TASK REQUIREMENTS ::
When you reach the line containing "X111575142Y-48771666D02*" in the entries below, begin reproducing lines exactly, and stop once the line containing "X113722761Y-61235238D01*" is done.

Electronics engineering source data:
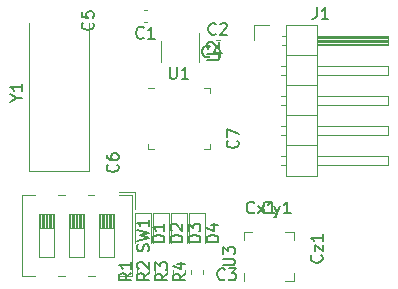
<source format=gbr>
G04 #@! TF.GenerationSoftware,KiCad,Pcbnew,(5.1.4)-1*
G04 #@! TF.CreationDate,2020-01-21T14:20:48+01:00*
G04 #@! TF.ProjectId,proj,70726f6a-2e6b-4696-9361-645f70636258,rev?*
G04 #@! TF.SameCoordinates,Original*
G04 #@! TF.FileFunction,Legend,Top*
G04 #@! TF.FilePolarity,Positive*
%FSLAX46Y46*%
G04 Gerber Fmt 4.6, Leading zero omitted, Abs format (unit mm)*
G04 Created by KiCad (PCBNEW (5.1.4)-1) date 2020-01-21 14:20:48*
%MOMM*%
%LPD*%
G04 APERTURE LIST*
%ADD10C,0.120000*%
%ADD11C,0.150000*%
G04 APERTURE END LIST*
D10*
X108331000Y-66198667D02*
X107061000Y-66198667D01*
X107131000Y-64992000D02*
X107131000Y-66198667D01*
X107251000Y-64992000D02*
X107251000Y-66198667D01*
X107371000Y-64992000D02*
X107371000Y-66198667D01*
X107491000Y-64992000D02*
X107491000Y-66198667D01*
X107611000Y-64992000D02*
X107611000Y-66198667D01*
X107731000Y-64992000D02*
X107731000Y-66198667D01*
X107851000Y-64992000D02*
X107851000Y-66198667D01*
X107971000Y-64992000D02*
X107971000Y-66198667D01*
X108091000Y-64992000D02*
X108091000Y-66198667D01*
X108211000Y-64992000D02*
X108211000Y-66198667D01*
X108331000Y-68612000D02*
X108331000Y-64992000D01*
X107061000Y-68612000D02*
X108331000Y-68612000D01*
X107061000Y-64992000D02*
X107061000Y-68612000D01*
X108331000Y-64992000D02*
X107061000Y-64992000D01*
X110871000Y-66198667D02*
X109601000Y-66198667D01*
X109671000Y-64992000D02*
X109671000Y-66198667D01*
X109791000Y-64992000D02*
X109791000Y-66198667D01*
X109911000Y-64992000D02*
X109911000Y-66198667D01*
X110031000Y-64992000D02*
X110031000Y-66198667D01*
X110151000Y-64992000D02*
X110151000Y-66198667D01*
X110271000Y-64992000D02*
X110271000Y-66198667D01*
X110391000Y-64992000D02*
X110391000Y-66198667D01*
X110511000Y-64992000D02*
X110511000Y-66198667D01*
X110631000Y-64992000D02*
X110631000Y-66198667D01*
X110751000Y-64992000D02*
X110751000Y-66198667D01*
X110871000Y-68612000D02*
X110871000Y-64992000D01*
X109601000Y-68612000D02*
X110871000Y-68612000D01*
X109601000Y-64992000D02*
X109601000Y-68612000D01*
X110871000Y-64992000D02*
X109601000Y-64992000D01*
X113411000Y-66198667D02*
X112141000Y-66198667D01*
X112211000Y-64992000D02*
X112211000Y-66198667D01*
X112331000Y-64992000D02*
X112331000Y-66198667D01*
X112451000Y-64992000D02*
X112451000Y-66198667D01*
X112571000Y-64992000D02*
X112571000Y-66198667D01*
X112691000Y-64992000D02*
X112691000Y-66198667D01*
X112811000Y-64992000D02*
X112811000Y-66198667D01*
X112931000Y-64992000D02*
X112931000Y-66198667D01*
X113051000Y-64992000D02*
X113051000Y-66198667D01*
X113171000Y-64992000D02*
X113171000Y-66198667D01*
X113291000Y-64992000D02*
X113291000Y-66198667D01*
X113411000Y-68612000D02*
X113411000Y-64992000D01*
X112141000Y-68612000D02*
X113411000Y-68612000D01*
X112141000Y-64992000D02*
X112141000Y-68612000D01*
X113411000Y-64992000D02*
X112141000Y-64992000D01*
X115126000Y-63152000D02*
X113816000Y-63152000D01*
X115126000Y-63152000D02*
X115126000Y-64535000D01*
X111786000Y-70213000D02*
X111225000Y-70213000D01*
X114886000Y-70213000D02*
X113766000Y-70213000D01*
X109246000Y-70213000D02*
X108685000Y-70213000D01*
X106706000Y-70213000D02*
X105586000Y-70213000D01*
X106706000Y-63392000D02*
X105586000Y-63392000D01*
X109246000Y-63392000D02*
X108685000Y-63392000D01*
X111736000Y-63392000D02*
X111225000Y-63392000D01*
X114886000Y-63392000D02*
X113816000Y-63392000D01*
X105586000Y-63392000D02*
X105586000Y-70213000D01*
X114886000Y-63392000D02*
X114886000Y-70213000D01*
X116215279Y-47750000D02*
X115889721Y-47750000D01*
X116215279Y-48770000D02*
X115889721Y-48770000D01*
X122011221Y-50290000D02*
X122336779Y-50290000D01*
X122011221Y-51310000D02*
X122336779Y-51310000D01*
X116509000Y-67398500D02*
X116509000Y-64913500D01*
X116509000Y-64913500D02*
X115139000Y-64913500D01*
X115139000Y-64913500D02*
X115139000Y-67398500D01*
X116663000Y-64913500D02*
X116663000Y-67398500D01*
X118033000Y-64913500D02*
X116663000Y-64913500D01*
X118033000Y-67398500D02*
X118033000Y-64913500D01*
X119557000Y-67398500D02*
X119557000Y-64913500D01*
X119557000Y-64913500D02*
X118187000Y-64913500D01*
X118187000Y-64913500D02*
X118187000Y-67398500D01*
X119711000Y-64913500D02*
X119711000Y-67398500D01*
X121081000Y-64913500D02*
X119711000Y-64913500D01*
X121081000Y-67398500D02*
X121081000Y-64913500D01*
X125222000Y-49022000D02*
X126492000Y-49022000D01*
X125222000Y-50292000D02*
X125222000Y-49022000D01*
X127534929Y-60832000D02*
X127932000Y-60832000D01*
X127534929Y-60072000D02*
X127932000Y-60072000D01*
X136592000Y-60832000D02*
X130592000Y-60832000D01*
X136592000Y-60072000D02*
X136592000Y-60832000D01*
X130592000Y-60072000D02*
X136592000Y-60072000D01*
X127932000Y-59182000D02*
X130592000Y-59182000D01*
X127534929Y-58292000D02*
X127932000Y-58292000D01*
X127534929Y-57532000D02*
X127932000Y-57532000D01*
X136592000Y-58292000D02*
X130592000Y-58292000D01*
X136592000Y-57532000D02*
X136592000Y-58292000D01*
X130592000Y-57532000D02*
X136592000Y-57532000D01*
X127932000Y-56642000D02*
X130592000Y-56642000D01*
X127534929Y-55752000D02*
X127932000Y-55752000D01*
X127534929Y-54992000D02*
X127932000Y-54992000D01*
X136592000Y-55752000D02*
X130592000Y-55752000D01*
X136592000Y-54992000D02*
X136592000Y-55752000D01*
X130592000Y-54992000D02*
X136592000Y-54992000D01*
X127932000Y-54102000D02*
X130592000Y-54102000D01*
X127534929Y-53212000D02*
X127932000Y-53212000D01*
X127534929Y-52452000D02*
X127932000Y-52452000D01*
X136592000Y-53212000D02*
X130592000Y-53212000D01*
X136592000Y-52452000D02*
X136592000Y-53212000D01*
X130592000Y-52452000D02*
X136592000Y-52452000D01*
X127932000Y-51562000D02*
X130592000Y-51562000D01*
X127602000Y-50672000D02*
X127932000Y-50672000D01*
X127602000Y-49912000D02*
X127932000Y-49912000D01*
X130592000Y-50572000D02*
X136592000Y-50572000D01*
X130592000Y-50452000D02*
X136592000Y-50452000D01*
X130592000Y-50332000D02*
X136592000Y-50332000D01*
X130592000Y-50212000D02*
X136592000Y-50212000D01*
X130592000Y-50092000D02*
X136592000Y-50092000D01*
X130592000Y-49972000D02*
X136592000Y-49972000D01*
X136592000Y-50672000D02*
X130592000Y-50672000D01*
X136592000Y-49912000D02*
X136592000Y-50672000D01*
X130592000Y-49912000D02*
X136592000Y-49912000D01*
X130592000Y-48962000D02*
X127932000Y-48962000D01*
X130592000Y-61782000D02*
X130592000Y-48962000D01*
X127932000Y-61782000D02*
X130592000Y-61782000D01*
X127932000Y-48962000D02*
X127932000Y-61782000D01*
X115314000Y-69987279D02*
X115314000Y-69661721D01*
X116334000Y-69987279D02*
X116334000Y-69661721D01*
X117858000Y-69987279D02*
X117858000Y-69661721D01*
X116838000Y-69987279D02*
X116838000Y-69661721D01*
X118362000Y-70038279D02*
X118362000Y-69712721D01*
X119382000Y-70038279D02*
X119382000Y-69712721D01*
X120906000Y-70038279D02*
X120906000Y-69712721D01*
X119886000Y-70038279D02*
X119886000Y-69712721D01*
X116737000Y-54286000D02*
X116262000Y-54286000D01*
X121482000Y-59506000D02*
X121482000Y-59031000D01*
X121007000Y-59506000D02*
X121482000Y-59506000D01*
X116262000Y-59506000D02*
X116262000Y-59031000D01*
X116737000Y-59506000D02*
X116262000Y-59506000D01*
X121482000Y-54286000D02*
X121482000Y-54761000D01*
X121007000Y-54286000D02*
X121482000Y-54286000D01*
X120548000Y-52124000D02*
X120548000Y-49674000D01*
X117328000Y-50324000D02*
X117328000Y-52124000D01*
X124382000Y-69965000D02*
X124382000Y-70690000D01*
X128602000Y-66470000D02*
X127877000Y-66470000D01*
X128602000Y-67195000D02*
X128602000Y-66470000D01*
X128602000Y-70690000D02*
X127877000Y-70690000D01*
X128602000Y-69965000D02*
X128602000Y-70690000D01*
X124382000Y-66470000D02*
X125107000Y-66470000D01*
X124382000Y-67195000D02*
X124382000Y-66470000D01*
X106162000Y-48778000D02*
X106162000Y-61378000D01*
X106162000Y-61378000D02*
X111262000Y-61378000D01*
X111262000Y-61378000D02*
X111262000Y-48778000D01*
D11*
X116290761Y-68135333D02*
X116338380Y-67992476D01*
X116338380Y-67754380D01*
X116290761Y-67659142D01*
X116243142Y-67611523D01*
X116147904Y-67563904D01*
X116052666Y-67563904D01*
X115957428Y-67611523D01*
X115909809Y-67659142D01*
X115862190Y-67754380D01*
X115814571Y-67944857D01*
X115766952Y-68040095D01*
X115719333Y-68087714D01*
X115624095Y-68135333D01*
X115528857Y-68135333D01*
X115433619Y-68087714D01*
X115386000Y-68040095D01*
X115338380Y-67944857D01*
X115338380Y-67706761D01*
X115386000Y-67563904D01*
X115338380Y-67230571D02*
X116338380Y-66992476D01*
X115624095Y-66802000D01*
X116338380Y-66611523D01*
X115338380Y-66373428D01*
X116338380Y-65468666D02*
X116338380Y-66040095D01*
X116338380Y-65754380D02*
X115338380Y-65754380D01*
X115481238Y-65849619D01*
X115576476Y-65944857D01*
X115624095Y-66040095D01*
X115885833Y-50047142D02*
X115838214Y-50094761D01*
X115695357Y-50142380D01*
X115600119Y-50142380D01*
X115457261Y-50094761D01*
X115362023Y-49999523D01*
X115314404Y-49904285D01*
X115266785Y-49713809D01*
X115266785Y-49570952D01*
X115314404Y-49380476D01*
X115362023Y-49285238D01*
X115457261Y-49190000D01*
X115600119Y-49142380D01*
X115695357Y-49142380D01*
X115838214Y-49190000D01*
X115885833Y-49237619D01*
X116838214Y-50142380D02*
X116266785Y-50142380D01*
X116552500Y-50142380D02*
X116552500Y-49142380D01*
X116457261Y-49285238D01*
X116362023Y-49380476D01*
X116266785Y-49428095D01*
X122007333Y-49727142D02*
X121959714Y-49774761D01*
X121816857Y-49822380D01*
X121721619Y-49822380D01*
X121578761Y-49774761D01*
X121483523Y-49679523D01*
X121435904Y-49584285D01*
X121388285Y-49393809D01*
X121388285Y-49250952D01*
X121435904Y-49060476D01*
X121483523Y-48965238D01*
X121578761Y-48870000D01*
X121721619Y-48822380D01*
X121816857Y-48822380D01*
X121959714Y-48870000D01*
X122007333Y-48917619D01*
X122388285Y-48917619D02*
X122435904Y-48870000D01*
X122531142Y-48822380D01*
X122769238Y-48822380D01*
X122864476Y-48870000D01*
X122912095Y-48917619D01*
X122959714Y-49012857D01*
X122959714Y-49108095D01*
X122912095Y-49250952D01*
X122340666Y-49822380D01*
X122959714Y-49822380D01*
X122769333Y-70495142D02*
X122721714Y-70542761D01*
X122578857Y-70590380D01*
X122483619Y-70590380D01*
X122340761Y-70542761D01*
X122245523Y-70447523D01*
X122197904Y-70352285D01*
X122150285Y-70161809D01*
X122150285Y-70018952D01*
X122197904Y-69828476D01*
X122245523Y-69733238D01*
X122340761Y-69638000D01*
X122483619Y-69590380D01*
X122578857Y-69590380D01*
X122721714Y-69638000D01*
X122769333Y-69685619D01*
X123102666Y-69590380D02*
X123721714Y-69590380D01*
X123388380Y-69971333D01*
X123531238Y-69971333D01*
X123626476Y-70018952D01*
X123674095Y-70066571D01*
X123721714Y-70161809D01*
X123721714Y-70399904D01*
X123674095Y-70495142D01*
X123626476Y-70542761D01*
X123531238Y-70590380D01*
X123245523Y-70590380D01*
X123150285Y-70542761D01*
X123102666Y-70495142D01*
X121499333Y-51631142D02*
X121451714Y-51678761D01*
X121308857Y-51726380D01*
X121213619Y-51726380D01*
X121070761Y-51678761D01*
X120975523Y-51583523D01*
X120927904Y-51488285D01*
X120880285Y-51297809D01*
X120880285Y-51154952D01*
X120927904Y-50964476D01*
X120975523Y-50869238D01*
X121070761Y-50774000D01*
X121213619Y-50726380D01*
X121308857Y-50726380D01*
X121451714Y-50774000D01*
X121499333Y-50821619D01*
X122356476Y-51059714D02*
X122356476Y-51726380D01*
X122118380Y-50678761D02*
X121880285Y-51393047D01*
X122499333Y-51393047D01*
X111575142Y-48771666D02*
X111622761Y-48819285D01*
X111670380Y-48962142D01*
X111670380Y-49057380D01*
X111622761Y-49200238D01*
X111527523Y-49295476D01*
X111432285Y-49343095D01*
X111241809Y-49390714D01*
X111098952Y-49390714D01*
X110908476Y-49343095D01*
X110813238Y-49295476D01*
X110718000Y-49200238D01*
X110670380Y-49057380D01*
X110670380Y-48962142D01*
X110718000Y-48819285D01*
X110765619Y-48771666D01*
X110670380Y-47866904D02*
X110670380Y-48343095D01*
X111146571Y-48390714D01*
X111098952Y-48343095D01*
X111051333Y-48247857D01*
X111051333Y-48009761D01*
X111098952Y-47914523D01*
X111146571Y-47866904D01*
X111241809Y-47819285D01*
X111479904Y-47819285D01*
X111575142Y-47866904D01*
X111622761Y-47914523D01*
X111670380Y-48009761D01*
X111670380Y-48247857D01*
X111622761Y-48343095D01*
X111575142Y-48390714D01*
X113675142Y-60806666D02*
X113722761Y-60854285D01*
X113770380Y-60997142D01*
X113770380Y-61092380D01*
X113722761Y-61235238D01*
X113627523Y-61330476D01*
X113532285Y-61378095D01*
X113341809Y-61425714D01*
X113198952Y-61425714D01*
X113008476Y-61378095D01*
X112913238Y-61330476D01*
X112818000Y-61235238D01*
X112770380Y-61092380D01*
X112770380Y-60997142D01*
X112818000Y-60854285D01*
X112865619Y-60806666D01*
X112770380Y-59949523D02*
X112770380Y-60140000D01*
X112818000Y-60235238D01*
X112865619Y-60282857D01*
X113008476Y-60378095D01*
X113198952Y-60425714D01*
X113579904Y-60425714D01*
X113675142Y-60378095D01*
X113722761Y-60330476D01*
X113770380Y-60235238D01*
X113770380Y-60044761D01*
X113722761Y-59949523D01*
X113675142Y-59901904D01*
X113579904Y-59854285D01*
X113341809Y-59854285D01*
X113246571Y-59901904D01*
X113198952Y-59949523D01*
X113151333Y-60044761D01*
X113151333Y-60235238D01*
X113198952Y-60330476D01*
X113246571Y-60378095D01*
X113341809Y-60425714D01*
X123835142Y-58774666D02*
X123882761Y-58822285D01*
X123930380Y-58965142D01*
X123930380Y-59060380D01*
X123882761Y-59203238D01*
X123787523Y-59298476D01*
X123692285Y-59346095D01*
X123501809Y-59393714D01*
X123358952Y-59393714D01*
X123168476Y-59346095D01*
X123073238Y-59298476D01*
X122978000Y-59203238D01*
X122930380Y-59060380D01*
X122930380Y-58965142D01*
X122978000Y-58822285D01*
X123025619Y-58774666D01*
X122930380Y-58441333D02*
X122930380Y-57774666D01*
X123930380Y-58203238D01*
X125249571Y-64839142D02*
X125201952Y-64886761D01*
X125059095Y-64934380D01*
X124963857Y-64934380D01*
X124821000Y-64886761D01*
X124725761Y-64791523D01*
X124678142Y-64696285D01*
X124630523Y-64505809D01*
X124630523Y-64362952D01*
X124678142Y-64172476D01*
X124725761Y-64077238D01*
X124821000Y-63982000D01*
X124963857Y-63934380D01*
X125059095Y-63934380D01*
X125201952Y-63982000D01*
X125249571Y-64029619D01*
X125582904Y-64934380D02*
X126106714Y-64267714D01*
X125582904Y-64267714D02*
X126106714Y-64934380D01*
X127011476Y-64934380D02*
X126440047Y-64934380D01*
X126725761Y-64934380D02*
X126725761Y-63934380D01*
X126630523Y-64077238D01*
X126535285Y-64172476D01*
X126440047Y-64220095D01*
X126640380Y-64839142D02*
X126592761Y-64886761D01*
X126449904Y-64934380D01*
X126354666Y-64934380D01*
X126211809Y-64886761D01*
X126116571Y-64791523D01*
X126068952Y-64696285D01*
X126021333Y-64505809D01*
X126021333Y-64362952D01*
X126068952Y-64172476D01*
X126116571Y-64077238D01*
X126211809Y-63982000D01*
X126354666Y-63934380D01*
X126449904Y-63934380D01*
X126592761Y-63982000D01*
X126640380Y-64029619D01*
X126973714Y-64267714D02*
X127211809Y-64934380D01*
X127449904Y-64267714D02*
X127211809Y-64934380D01*
X127116571Y-65172476D01*
X127068952Y-65220095D01*
X126973714Y-65267714D01*
X128354666Y-64934380D02*
X127783238Y-64934380D01*
X128068952Y-64934380D02*
X128068952Y-63934380D01*
X127973714Y-64077238D01*
X127878476Y-64172476D01*
X127783238Y-64220095D01*
X130947142Y-68480428D02*
X130994761Y-68528047D01*
X131042380Y-68670904D01*
X131042380Y-68766142D01*
X130994761Y-68909000D01*
X130899523Y-69004238D01*
X130804285Y-69051857D01*
X130613809Y-69099476D01*
X130470952Y-69099476D01*
X130280476Y-69051857D01*
X130185238Y-69004238D01*
X130090000Y-68909000D01*
X130042380Y-68766142D01*
X130042380Y-68670904D01*
X130090000Y-68528047D01*
X130137619Y-68480428D01*
X130375714Y-68147095D02*
X130375714Y-67623285D01*
X131042380Y-68147095D01*
X131042380Y-67623285D01*
X131042380Y-66718523D02*
X131042380Y-67289952D01*
X131042380Y-67004238D02*
X130042380Y-67004238D01*
X130185238Y-67099476D01*
X130280476Y-67194714D01*
X130328095Y-67289952D01*
X117656380Y-67336595D02*
X116656380Y-67336595D01*
X116656380Y-67098500D01*
X116704000Y-66955642D01*
X116799238Y-66860404D01*
X116894476Y-66812785D01*
X117084952Y-66765166D01*
X117227809Y-66765166D01*
X117418285Y-66812785D01*
X117513523Y-66860404D01*
X117608761Y-66955642D01*
X117656380Y-67098500D01*
X117656380Y-67336595D01*
X117656380Y-65812785D02*
X117656380Y-66384214D01*
X117656380Y-66098500D02*
X116656380Y-66098500D01*
X116799238Y-66193738D01*
X116894476Y-66288976D01*
X116942095Y-66384214D01*
X119180380Y-67336595D02*
X118180380Y-67336595D01*
X118180380Y-67098500D01*
X118228000Y-66955642D01*
X118323238Y-66860404D01*
X118418476Y-66812785D01*
X118608952Y-66765166D01*
X118751809Y-66765166D01*
X118942285Y-66812785D01*
X119037523Y-66860404D01*
X119132761Y-66955642D01*
X119180380Y-67098500D01*
X119180380Y-67336595D01*
X118275619Y-66384214D02*
X118228000Y-66336595D01*
X118180380Y-66241357D01*
X118180380Y-66003261D01*
X118228000Y-65908023D01*
X118275619Y-65860404D01*
X118370857Y-65812785D01*
X118466095Y-65812785D01*
X118608952Y-65860404D01*
X119180380Y-66431833D01*
X119180380Y-65812785D01*
X120704380Y-67336595D02*
X119704380Y-67336595D01*
X119704380Y-67098500D01*
X119752000Y-66955642D01*
X119847238Y-66860404D01*
X119942476Y-66812785D01*
X120132952Y-66765166D01*
X120275809Y-66765166D01*
X120466285Y-66812785D01*
X120561523Y-66860404D01*
X120656761Y-66955642D01*
X120704380Y-67098500D01*
X120704380Y-67336595D01*
X119704380Y-66431833D02*
X119704380Y-65812785D01*
X120085333Y-66146119D01*
X120085333Y-66003261D01*
X120132952Y-65908023D01*
X120180571Y-65860404D01*
X120275809Y-65812785D01*
X120513904Y-65812785D01*
X120609142Y-65860404D01*
X120656761Y-65908023D01*
X120704380Y-66003261D01*
X120704380Y-66288976D01*
X120656761Y-66384214D01*
X120609142Y-66431833D01*
X122228380Y-67336595D02*
X121228380Y-67336595D01*
X121228380Y-67098500D01*
X121276000Y-66955642D01*
X121371238Y-66860404D01*
X121466476Y-66812785D01*
X121656952Y-66765166D01*
X121799809Y-66765166D01*
X121990285Y-66812785D01*
X122085523Y-66860404D01*
X122180761Y-66955642D01*
X122228380Y-67098500D01*
X122228380Y-67336595D01*
X121561714Y-65908023D02*
X122228380Y-65908023D01*
X121180761Y-66146119D02*
X121895047Y-66384214D01*
X121895047Y-65765166D01*
X130543666Y-47474380D02*
X130543666Y-48188666D01*
X130496047Y-48331523D01*
X130400809Y-48426761D01*
X130257952Y-48474380D01*
X130162714Y-48474380D01*
X131543666Y-48474380D02*
X130972238Y-48474380D01*
X131257952Y-48474380D02*
X131257952Y-47474380D01*
X131162714Y-47617238D01*
X131067476Y-47712476D01*
X130972238Y-47760095D01*
X114846380Y-69991166D02*
X114370190Y-70324500D01*
X114846380Y-70562595D02*
X113846380Y-70562595D01*
X113846380Y-70181642D01*
X113894000Y-70086404D01*
X113941619Y-70038785D01*
X114036857Y-69991166D01*
X114179714Y-69991166D01*
X114274952Y-70038785D01*
X114322571Y-70086404D01*
X114370190Y-70181642D01*
X114370190Y-70562595D01*
X114846380Y-69038785D02*
X114846380Y-69610214D01*
X114846380Y-69324500D02*
X113846380Y-69324500D01*
X113989238Y-69419738D01*
X114084476Y-69514976D01*
X114132095Y-69610214D01*
X116370380Y-69991166D02*
X115894190Y-70324500D01*
X116370380Y-70562595D02*
X115370380Y-70562595D01*
X115370380Y-70181642D01*
X115418000Y-70086404D01*
X115465619Y-70038785D01*
X115560857Y-69991166D01*
X115703714Y-69991166D01*
X115798952Y-70038785D01*
X115846571Y-70086404D01*
X115894190Y-70181642D01*
X115894190Y-70562595D01*
X115465619Y-69610214D02*
X115418000Y-69562595D01*
X115370380Y-69467357D01*
X115370380Y-69229261D01*
X115418000Y-69134023D01*
X115465619Y-69086404D01*
X115560857Y-69038785D01*
X115656095Y-69038785D01*
X115798952Y-69086404D01*
X116370380Y-69657833D01*
X116370380Y-69038785D01*
X117894380Y-70042166D02*
X117418190Y-70375500D01*
X117894380Y-70613595D02*
X116894380Y-70613595D01*
X116894380Y-70232642D01*
X116942000Y-70137404D01*
X116989619Y-70089785D01*
X117084857Y-70042166D01*
X117227714Y-70042166D01*
X117322952Y-70089785D01*
X117370571Y-70137404D01*
X117418190Y-70232642D01*
X117418190Y-70613595D01*
X116894380Y-69708833D02*
X116894380Y-69089785D01*
X117275333Y-69423119D01*
X117275333Y-69280261D01*
X117322952Y-69185023D01*
X117370571Y-69137404D01*
X117465809Y-69089785D01*
X117703904Y-69089785D01*
X117799142Y-69137404D01*
X117846761Y-69185023D01*
X117894380Y-69280261D01*
X117894380Y-69565976D01*
X117846761Y-69661214D01*
X117799142Y-69708833D01*
X119418380Y-70042166D02*
X118942190Y-70375500D01*
X119418380Y-70613595D02*
X118418380Y-70613595D01*
X118418380Y-70232642D01*
X118466000Y-70137404D01*
X118513619Y-70089785D01*
X118608857Y-70042166D01*
X118751714Y-70042166D01*
X118846952Y-70089785D01*
X118894571Y-70137404D01*
X118942190Y-70232642D01*
X118942190Y-70613595D01*
X118751714Y-69185023D02*
X119418380Y-69185023D01*
X118370761Y-69423119D02*
X119085047Y-69661214D01*
X119085047Y-69042166D01*
X118110095Y-52528380D02*
X118110095Y-53337904D01*
X118157714Y-53433142D01*
X118205333Y-53480761D01*
X118300571Y-53528380D01*
X118491047Y-53528380D01*
X118586285Y-53480761D01*
X118633904Y-53433142D01*
X118681523Y-53337904D01*
X118681523Y-52528380D01*
X119681523Y-53528380D02*
X119110095Y-53528380D01*
X119395809Y-53528380D02*
X119395809Y-52528380D01*
X119300571Y-52671238D01*
X119205333Y-52766476D01*
X119110095Y-52814095D01*
X121290380Y-51985904D02*
X122099904Y-51985904D01*
X122195142Y-51938285D01*
X122242761Y-51890666D01*
X122290380Y-51795428D01*
X122290380Y-51604952D01*
X122242761Y-51509714D01*
X122195142Y-51462095D01*
X122099904Y-51414476D01*
X121290380Y-51414476D01*
X121385619Y-50985904D02*
X121338000Y-50938285D01*
X121290380Y-50843047D01*
X121290380Y-50604952D01*
X121338000Y-50509714D01*
X121385619Y-50462095D01*
X121480857Y-50414476D01*
X121576095Y-50414476D01*
X121718952Y-50462095D01*
X122290380Y-51033523D01*
X122290380Y-50414476D01*
X122624380Y-69341904D02*
X123433904Y-69341904D01*
X123529142Y-69294285D01*
X123576761Y-69246666D01*
X123624380Y-69151428D01*
X123624380Y-68960952D01*
X123576761Y-68865714D01*
X123529142Y-68818095D01*
X123433904Y-68770476D01*
X122624380Y-68770476D01*
X122624380Y-68389523D02*
X122624380Y-67770476D01*
X123005333Y-68103809D01*
X123005333Y-67960952D01*
X123052952Y-67865714D01*
X123100571Y-67818095D01*
X123195809Y-67770476D01*
X123433904Y-67770476D01*
X123529142Y-67818095D01*
X123576761Y-67865714D01*
X123624380Y-67960952D01*
X123624380Y-68246666D01*
X123576761Y-68341904D01*
X123529142Y-68389523D01*
X105138190Y-55154190D02*
X105614380Y-55154190D01*
X104614380Y-55487523D02*
X105138190Y-55154190D01*
X104614380Y-54820857D01*
X105614380Y-53963714D02*
X105614380Y-54535142D01*
X105614380Y-54249428D02*
X104614380Y-54249428D01*
X104757238Y-54344666D01*
X104852476Y-54439904D01*
X104900095Y-54535142D01*
M02*

</source>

FINISHED EXERCISE ::
X111575142Y-48771666D02*
X111622761Y-48819285D01*
X111670380Y-48962142D01*
X111670380Y-49057380D01*
X111622761Y-49200238D01*
X111527523Y-49295476D01*
X111432285Y-49343095D01*
X111241809Y-49390714D01*
X111098952Y-49390714D01*
X110908476Y-49343095D01*
X110813238Y-49295476D01*
X110718000Y-49200238D01*
X110670380Y-49057380D01*
X110670380Y-48962142D01*
X110718000Y-48819285D01*
X110765619Y-48771666D01*
X110670380Y-47866904D02*
X110670380Y-48343095D01*
X111146571Y-48390714D01*
X111098952Y-48343095D01*
X111051333Y-48247857D01*
X111051333Y-48009761D01*
X111098952Y-47914523D01*
X111146571Y-47866904D01*
X111241809Y-47819285D01*
X111479904Y-47819285D01*
X111575142Y-47866904D01*
X111622761Y-47914523D01*
X111670380Y-48009761D01*
X111670380Y-48247857D01*
X111622761Y-48343095D01*
X111575142Y-48390714D01*
X113675142Y-60806666D02*
X113722761Y-60854285D01*
X113770380Y-60997142D01*
X113770380Y-61092380D01*
X113722761Y-61235238D01*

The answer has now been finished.